書籍『年代別女性の健康と働き方』を紹介する本文を、最後の文の後から書き継ぐこと。

## [本文]
_ _ _ _ _ _ _

『年代別女性の健康と働き方』
2020年02月06日
女性のライフステージと健康課題
『年代別女性の健康と働き方』
(ワークライフバランスとヘルスケア)
編著:NPO法人女性の健康とメノポーズ協会
2012年に同協会が編集発行した『女性の健康と働き方マニュアル』は、働くことと育児・介護などのライフプランに加え、女性特有のからだの移り変わりやそれに伴う健康課題を合わせて考えることのできる、日本で初めての総合的なマニュアルでした。今月紹介する『年代別女性の健康と働き方』(ワークライフバランスとヘルスケア)は、このマニュアルを、同協会が主催する「女性の健康検定」の公式テキストとして刷新したものです。
全体の構図は?
まず全体の構成を見てみましょう。
- ワークライフバランスとは
- 女性ホルモンとからだの不調
- 年代別のライフステージと健康課題
このうち1)2)が総論で、「ワーク」「ライフ」「ヘルスケア」という三つのフィールドが三位一体で切り離せないものである、という協会の考え方、そして「ヘルスケア」は女性ホルモンの進退に沿って取り扱われるべきという女性医学の考え方が紹介されます。
そして中心となるのは3)の部分です。アラウンド20(15歳~24歳)アラウンド30(25歳~34歳)アラウンド40(35歳~44歳)アラウンド50(45歳~54歳)アラウンド60(55歳~64歳)アラウンド70(65歳~74歳)と10年刻みの6年代ごとに、そのライフステージにおけるからだと心の問題が取り上げられます。

_ _ _ _ _ _ _

## [確認用資料]
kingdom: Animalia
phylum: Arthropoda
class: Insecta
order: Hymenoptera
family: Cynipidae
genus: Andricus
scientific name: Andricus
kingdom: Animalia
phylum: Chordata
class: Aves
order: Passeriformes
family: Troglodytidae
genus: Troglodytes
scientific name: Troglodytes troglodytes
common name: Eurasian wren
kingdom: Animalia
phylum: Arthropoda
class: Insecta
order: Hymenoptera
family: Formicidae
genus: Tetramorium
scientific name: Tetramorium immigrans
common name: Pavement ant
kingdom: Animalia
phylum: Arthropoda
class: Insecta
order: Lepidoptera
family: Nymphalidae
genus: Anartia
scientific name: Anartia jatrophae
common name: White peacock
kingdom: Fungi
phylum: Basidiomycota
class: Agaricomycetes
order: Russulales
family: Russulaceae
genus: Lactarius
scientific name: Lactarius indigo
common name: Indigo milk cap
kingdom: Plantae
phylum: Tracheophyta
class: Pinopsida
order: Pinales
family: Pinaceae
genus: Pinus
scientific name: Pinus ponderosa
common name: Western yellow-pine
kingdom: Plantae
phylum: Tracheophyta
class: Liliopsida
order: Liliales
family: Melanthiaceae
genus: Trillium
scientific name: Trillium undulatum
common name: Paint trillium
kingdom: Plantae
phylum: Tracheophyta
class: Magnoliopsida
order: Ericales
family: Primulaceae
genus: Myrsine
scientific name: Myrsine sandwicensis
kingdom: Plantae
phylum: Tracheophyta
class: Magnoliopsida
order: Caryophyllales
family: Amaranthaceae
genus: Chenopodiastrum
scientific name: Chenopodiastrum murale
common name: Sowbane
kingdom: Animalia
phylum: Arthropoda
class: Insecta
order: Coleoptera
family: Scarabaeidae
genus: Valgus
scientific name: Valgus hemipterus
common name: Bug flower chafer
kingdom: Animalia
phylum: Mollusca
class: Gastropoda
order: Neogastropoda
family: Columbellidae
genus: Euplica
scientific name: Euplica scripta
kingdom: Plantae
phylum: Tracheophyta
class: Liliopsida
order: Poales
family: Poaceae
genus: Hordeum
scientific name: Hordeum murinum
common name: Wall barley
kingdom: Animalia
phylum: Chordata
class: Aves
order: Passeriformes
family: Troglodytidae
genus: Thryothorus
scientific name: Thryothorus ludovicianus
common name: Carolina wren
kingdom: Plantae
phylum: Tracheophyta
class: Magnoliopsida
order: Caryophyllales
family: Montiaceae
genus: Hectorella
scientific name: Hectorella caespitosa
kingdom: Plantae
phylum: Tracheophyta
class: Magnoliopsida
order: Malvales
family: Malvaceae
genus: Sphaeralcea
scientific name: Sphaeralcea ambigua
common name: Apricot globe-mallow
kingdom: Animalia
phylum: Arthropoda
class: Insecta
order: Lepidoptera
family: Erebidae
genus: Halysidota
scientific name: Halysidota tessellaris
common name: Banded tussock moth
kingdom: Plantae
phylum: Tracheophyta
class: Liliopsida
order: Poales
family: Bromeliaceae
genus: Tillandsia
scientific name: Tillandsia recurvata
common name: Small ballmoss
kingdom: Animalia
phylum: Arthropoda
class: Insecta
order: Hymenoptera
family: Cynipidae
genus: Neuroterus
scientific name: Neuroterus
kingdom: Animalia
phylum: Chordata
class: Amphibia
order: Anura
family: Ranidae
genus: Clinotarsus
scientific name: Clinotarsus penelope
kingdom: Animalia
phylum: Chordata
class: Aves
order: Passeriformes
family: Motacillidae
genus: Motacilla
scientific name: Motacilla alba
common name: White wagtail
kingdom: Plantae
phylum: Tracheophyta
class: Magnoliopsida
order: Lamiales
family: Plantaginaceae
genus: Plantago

_ _ _ _ _ _ _

## [解答]
- アラウンド20:月経に関わる不調、性感染症、摂食障害等
- アラウンド30:妊娠・出産、子宮内膜症、乳腺炎、過敏性腸症候群、パセドウ病等
- アラウンド40:子宮頚がん、乳がん、橋本病、うつ病等
- アラウンド50:更年期、卵巣がん、関節リウマチ等
- アラウンド60:生活習慣病、骨粗鬆症、サルコペニア・フレイル、泌尿生殖器委縮等
- アラウンド70:骨折、認知症、介護保険等
扱っている対象範囲は大変広いのですが、簡単な言葉でわかりやすく書かれています。全体の装丁もカラーでかわいらしいイラストや簡易な図解がたくさんあり、全体をぱらぱらめくっているだけで女性の一生がストーリーのように入ってきます。私のような男でも、改めて女性というものが男とは少し違う生き物であることが、理解できます。結婚したての男性が女性を身近に感じるための入門書としても使えますね。というわけで男女にかかわらず人生を長いスパンで考えてみたい人にはぜひお勧めの一冊です。